La estrategia fue clara: cerrar filas alrededor de Manuel Adorni y enviar un mensaje hacia afuera. El vocero se convirtió en el eje de una escena cuidadosamente montada por la administración de Javier Milei para exhibir respaldo político en medio de cuestionamientos que vienen creciendo dentro y fuera del propio oficialismo. La imagen buscó transmitir orden, disciplina y respaldo al funcionario que hoy se encuentra en el centro de la polémica.
La fotografía política llegó en un momento delicado.

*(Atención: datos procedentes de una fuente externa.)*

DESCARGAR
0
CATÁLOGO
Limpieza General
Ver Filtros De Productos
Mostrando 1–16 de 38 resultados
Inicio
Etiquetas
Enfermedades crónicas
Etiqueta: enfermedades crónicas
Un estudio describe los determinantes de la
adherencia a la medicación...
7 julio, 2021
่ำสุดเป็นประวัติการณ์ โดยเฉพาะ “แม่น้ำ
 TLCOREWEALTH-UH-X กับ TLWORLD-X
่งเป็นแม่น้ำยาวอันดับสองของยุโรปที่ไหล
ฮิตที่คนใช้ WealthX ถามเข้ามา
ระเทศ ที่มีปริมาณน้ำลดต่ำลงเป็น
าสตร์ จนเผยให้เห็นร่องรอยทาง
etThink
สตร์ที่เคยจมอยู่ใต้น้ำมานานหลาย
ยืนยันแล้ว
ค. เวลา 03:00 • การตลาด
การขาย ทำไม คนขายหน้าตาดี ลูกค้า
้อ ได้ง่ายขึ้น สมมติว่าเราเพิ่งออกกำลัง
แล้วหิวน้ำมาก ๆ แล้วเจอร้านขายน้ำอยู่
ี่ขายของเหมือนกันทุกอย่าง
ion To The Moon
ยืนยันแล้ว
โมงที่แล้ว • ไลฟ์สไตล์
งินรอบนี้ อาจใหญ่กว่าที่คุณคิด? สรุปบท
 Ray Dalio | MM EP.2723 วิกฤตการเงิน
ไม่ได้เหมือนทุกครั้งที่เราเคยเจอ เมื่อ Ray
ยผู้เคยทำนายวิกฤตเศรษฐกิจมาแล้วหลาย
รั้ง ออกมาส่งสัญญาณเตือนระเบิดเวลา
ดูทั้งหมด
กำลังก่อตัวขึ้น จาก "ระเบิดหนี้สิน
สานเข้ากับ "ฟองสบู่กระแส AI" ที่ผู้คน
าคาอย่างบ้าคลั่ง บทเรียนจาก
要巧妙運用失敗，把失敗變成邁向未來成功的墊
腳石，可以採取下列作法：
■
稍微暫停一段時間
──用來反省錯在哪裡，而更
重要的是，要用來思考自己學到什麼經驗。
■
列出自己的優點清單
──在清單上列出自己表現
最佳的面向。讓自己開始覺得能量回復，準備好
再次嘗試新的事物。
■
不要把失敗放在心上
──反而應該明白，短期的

En los pasillos del Gobierno se acumulan discusiones internas, reproches cruzados y malestar entre distintos sectores del oficialismo. Las fricciones atraviesan áreas clave del gabinete y empiezan a filtrarse con mayor intensidad hacia la escena pública. En ese contexto, la decisión fue blindar a Manuel Adorni con una demostración de respaldo que incluyó a figuras relevantes del entorno presidencial.
El movimiento tiene una lógica defensiva. La figura del vocero se transformó en un punto de tensión dentro del tablero político del gobierno libertario. Mientras algunos funcionarios sostienen que su exposición permanente lo convirtió en una pieza central del esquema comunicacional de Javier Milei, otros sectores cuestionan su rol y el nivel de confrontación que mantiene con la prensa y con la oposición.
La respuesta del Gobierno fue cerrar filas. En lugar de retroceder, el oficialismo decidió reforzar públicamente la figura de Manuel Adorni, colocándolo en el centro de una escena política diseñada para transmitir cohesión interna. La imagen buscó enviar un mensaje claro: el vocero no está solo.
Sin embargo, la foto no alcanza para apagar el incendio. Detrás del gesto de respaldo siguen circulando versiones sobre disputas dentro del gabinete y cuestionamientos que se acumulan en distintos despachos oficiales. La crisis que atraviesa al Gobierno continúa abierta y amenaza con seguir escalando en el corto plazo.
El resultado es una escena política cargada de tensión: una administración que intenta mostrar orden mientras las grietas internas empiezan a hacerse cada vez más visibles. En el centro del cuadro aparece Manuel Adorni, convertido en el símbolo de una batalla política que todavía está lejos de terminar.